In the code file presented below, you’ll notice several key differences. We are using Gmail’s servers as our mail relay so we have to pass it the proper values to gain entry. First, set your Gmail address in the To & From message values. As before, the SMTPClient values are the key to our configuration. Gmail uses SSL so we must set EnableSSL to true. The SMTP host for Gmail is “smtp.gmail.com,” and we communicate with it via port 25. Several people online were using 465 to talk to the Gmail SMTP server, but I never got it to work with that port.

using System;
using System.Web.UI.WebControls;
using System.Net.Mail;
using System.Net;
 
public partial class _Default : System.Web.UI.Page
{
    protected void Page_Load(object sender, EventArgs e){}
    protected void btnSubmit_Click(object sender, EventArgs e)
    {
        try
        {
            //Create the msg object to be sent
            MailMessage msg = new MailMessage();
            //Add your email address to the recipients
            msg.To.Add("YourEmailAddress@gmail.com");
            //Configure the address we are sending the mail from
            MailAddress address = new MailAddress("YourEmailAddress@gmail.com ");
            msg.From = address;
            msg.Subject = txtSubject.Text;
            msg.Body = txtName.Text + "n" + txtEmail.Text + "n" + txtMessage.Text;
 
            //Configure an SmtpClient to send the mail.            
            SmtpClient client = new SmtpClient();
            client.DeliveryMethod = SmtpDeliveryMethod.Network;
            client.EnableSsl = true; 
            client.Host = "smtp.gmail.com"; 
            client.Port = 25;  
 
	    //Setup credentials to login to our sender email address ("UserName", "Password")
            NetworkCredential credentials = new NetworkCredential("YourEmailAddress@gmail.com", "YourPassword");
	    client.UseDefaultCredentials = true;
            client.Credentials = credentials;
 
            //Send the msg
            client.Send(msg);
 
            //Display some feedback to the user to let them know it was sent
            lblResult.Text = "Your message was sent!";
        }
        catch (Exception ex)
        {
            //If the message failed at some point, let the user know
            lblResult.Text = ex.ToString();
		//"Your message failed to send, please try again."
        }
    }
}

One key element to be aware of is that have to explicitly allow that outside application to have access your Google account. When you are logged into Gmail, you can enable this access via this link.

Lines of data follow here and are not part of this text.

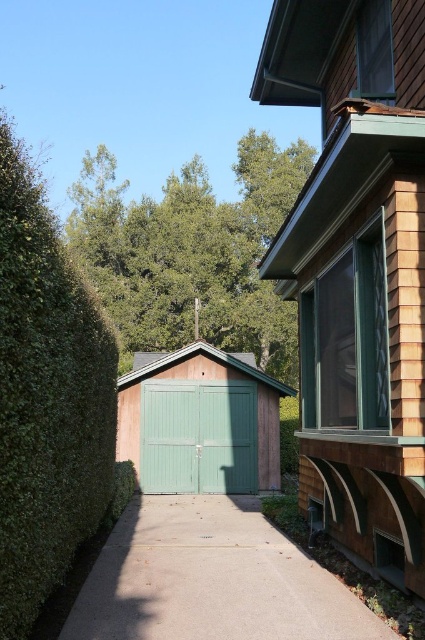
Based on the photo, you are trying to park your car in the driveway and need to know which is wider between the green woodshed at center and the green painted wood garage door at center. Which one is wider?

The green woodshed at center is wider than the green painted wood garage door at center according to the description.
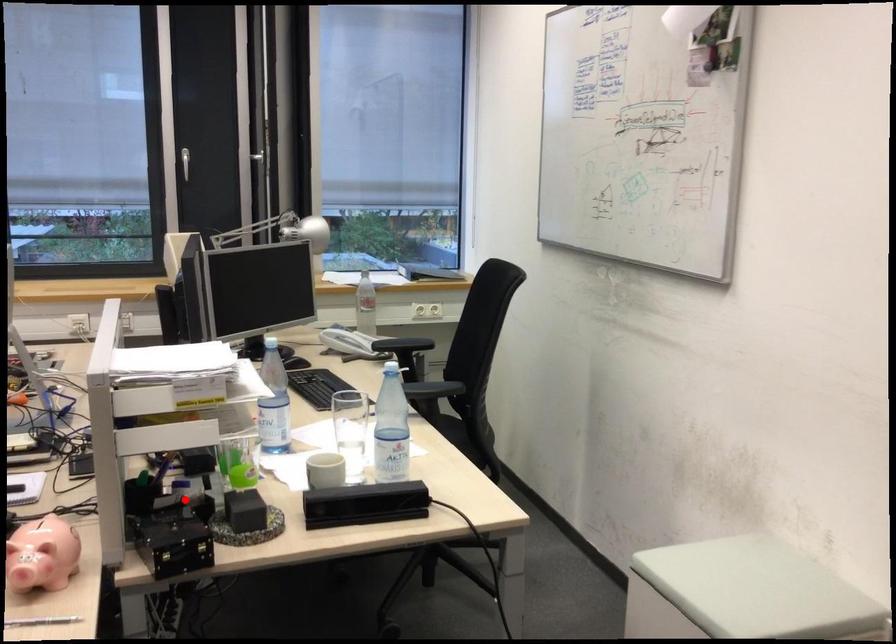
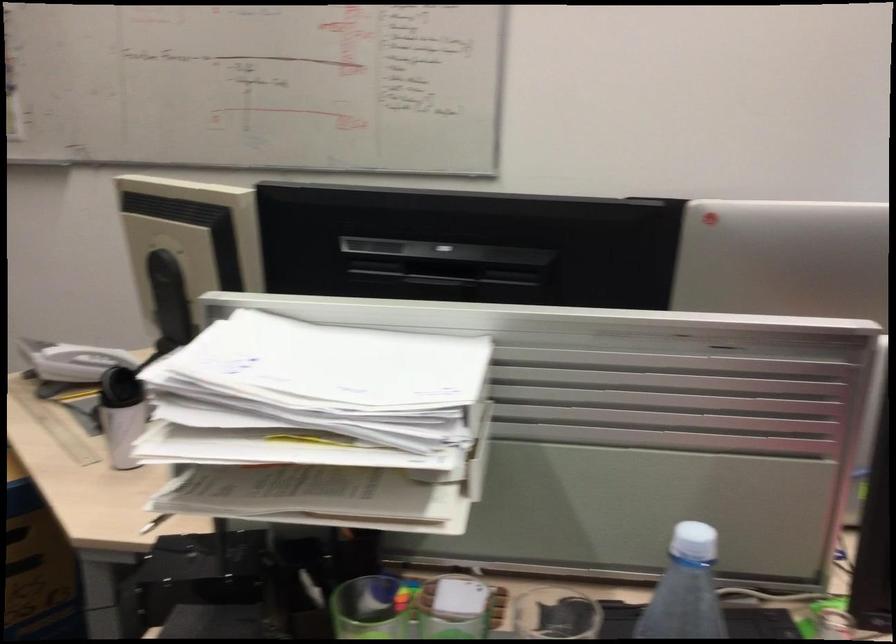
Question: I am providing you with two images of the same scene from different viewpoints. In image1, a red point is highlighted. Considering the same 3D point in image2, which of the following is correct?

Choices:
 (A) It is closer
 (B) It is farther

Answer: (A)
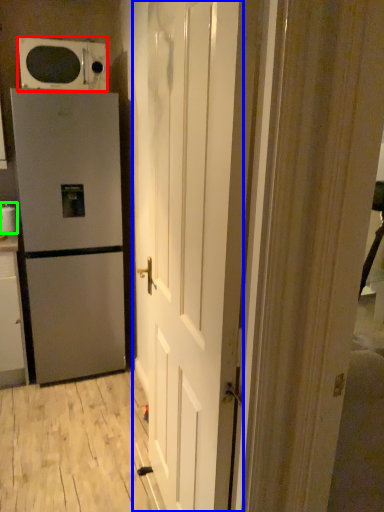
Question: Estimate the real-world distances between objects in this image. Which object is farther from microwave oven (highlighted by a red box), door (highlighted by a blue box) or appliance (highlighted by a green box)?

Choices:
 (A) door
 (B) appliance

Answer: (A)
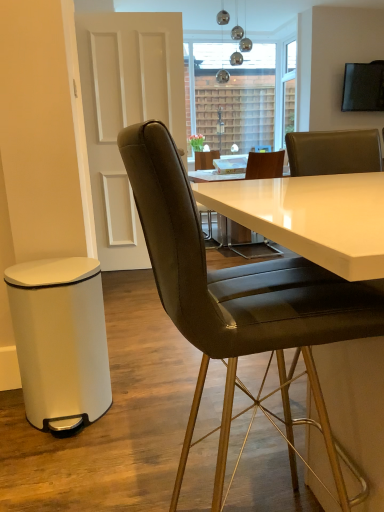
This screenshot has width=384, height=512. I want to click on vacant area that is situated to the right of white matte bar stool at lower left, so click(157, 411).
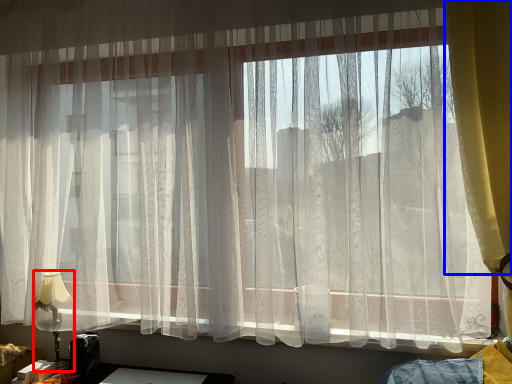
Question: Which object appears farthest to the camera in this image, table lamp (highlighted by a red box) or curtain (highlighted by a blue box)?

Choices:
 (A) table lamp
 (B) curtain

Answer: (A)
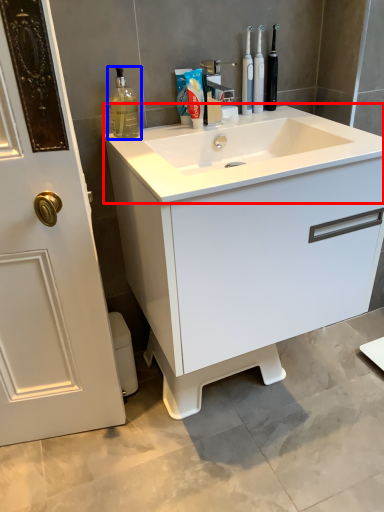
Question: Which point is closer to the camera, counter top (highlighted by a red box) or cleaning product (highlighted by a blue box)?

Choices:
 (A) counter top
 (B) cleaning product

Answer: (A)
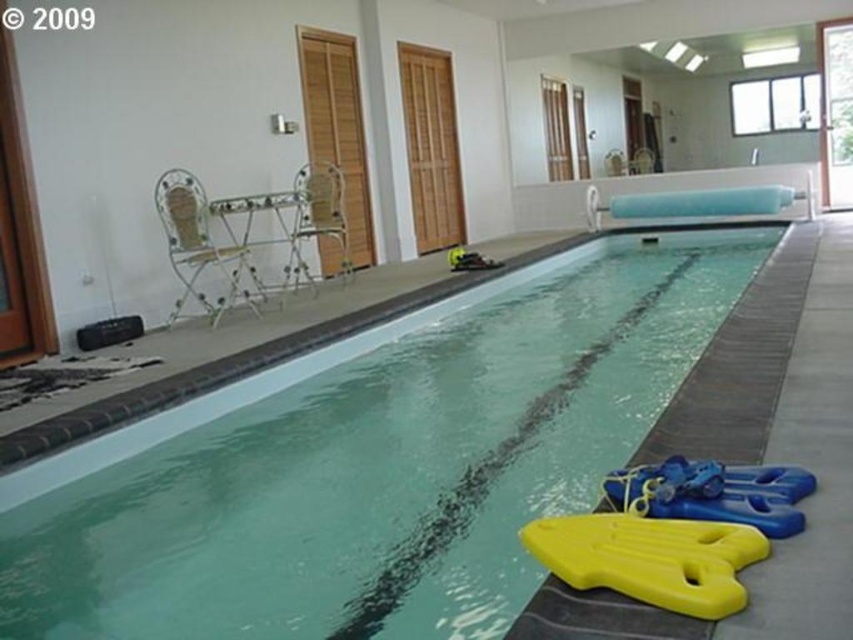
Question: Can you confirm if yellow foam float at lower right is positioned below yellow plastic float at lower right?

Choices:
 (A) no
 (B) yes

Answer: (B)

Question: Can you confirm if yellow foam float at lower right is positioned to the right of yellow plastic float at lower right?

Choices:
 (A) yes
 (B) no

Answer: (B)

Question: Is yellow foam float at lower right closer to the viewer compared to yellow plastic float at lower right?

Choices:
 (A) no
 (B) yes

Answer: (B)

Question: Which object is closer to the camera taking this photo?

Choices:
 (A) yellow foam float at lower right
 (B) yellow plastic float at lower right

Answer: (A)

Question: Among these objects, which one is nearest to the camera?

Choices:
 (A) yellow plastic float at lower right
 (B) yellow foam float at lower right

Answer: (B)

Question: Which point appears closest to the camera in this image?

Choices:
 (A) (605, 582)
 (B) (689, 461)

Answer: (A)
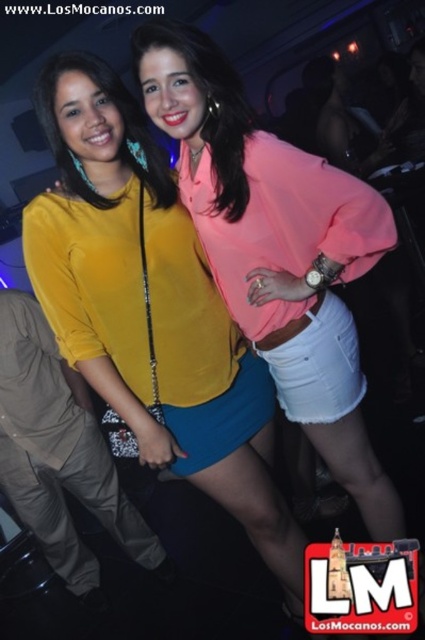
Question: Which point is farther from the camera taking this photo?

Choices:
 (A) (272, 308)
 (B) (48, 324)

Answer: (B)

Question: Does matte yellow blouse at center appear over pink satin blouse at center?

Choices:
 (A) yes
 (B) no

Answer: (B)

Question: Which object appears closest to the camera in this image?

Choices:
 (A) matte yellow blouse at center
 (B) pink satin blouse at center

Answer: (B)

Question: Which object appears farthest from the camera in this image?

Choices:
 (A) pink satin blouse at center
 (B) yellow fabric shorts at center

Answer: (B)

Question: Does matte yellow blouse at center appear on the left side of yellow fabric shorts at center?

Choices:
 (A) no
 (B) yes

Answer: (A)

Question: Does matte yellow blouse at center appear on the left side of pink satin blouse at center?

Choices:
 (A) no
 (B) yes

Answer: (B)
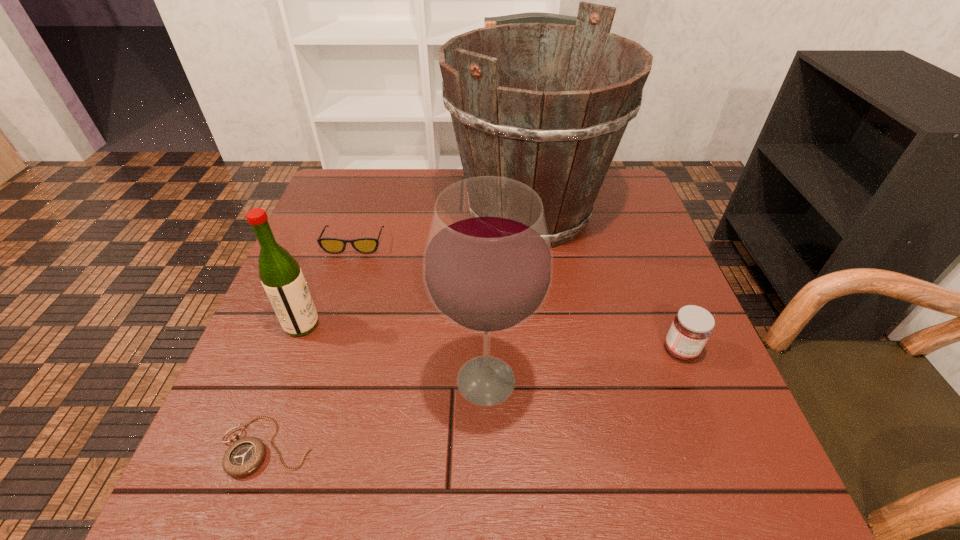
Identify which object is the fifth closest to the second tallest object. Please provide its 2D coordinates. Your answer should be formatted as a tuple, i.e. [(x, y)], where the tuple contains the x and y coordinates of a point satisfying the conditions above.

[(330, 245)]

The width and height of the screenshot is (960, 540). Identify the location of vacant space that satisfies the following two spatial constraints: 1. on the front-facing side of the fifth tallest object; 2. on the label of the third tallest object. (328, 325).

The width and height of the screenshot is (960, 540). What are the coordinates of `vacant space that satisfies the following two spatial constraints: 1. on the label of the third tallest object; 2. on the left side of the pocket watch` in the screenshot? It's located at tap(256, 446).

If you fail to enable this, you’ll encounter an error like this:

The server response was: 5.5.1 Authentication Required.

The lesson to be learned here is everyone comes to the table with slightly different needs. Depending on whether you are using a Godaddy hosted email account or an outside email like Gmail, it can radically alter your SMTP settings. If you pin down your setup going in, you can save yourself considerable headaches and hassles with your ASP.NET email setup.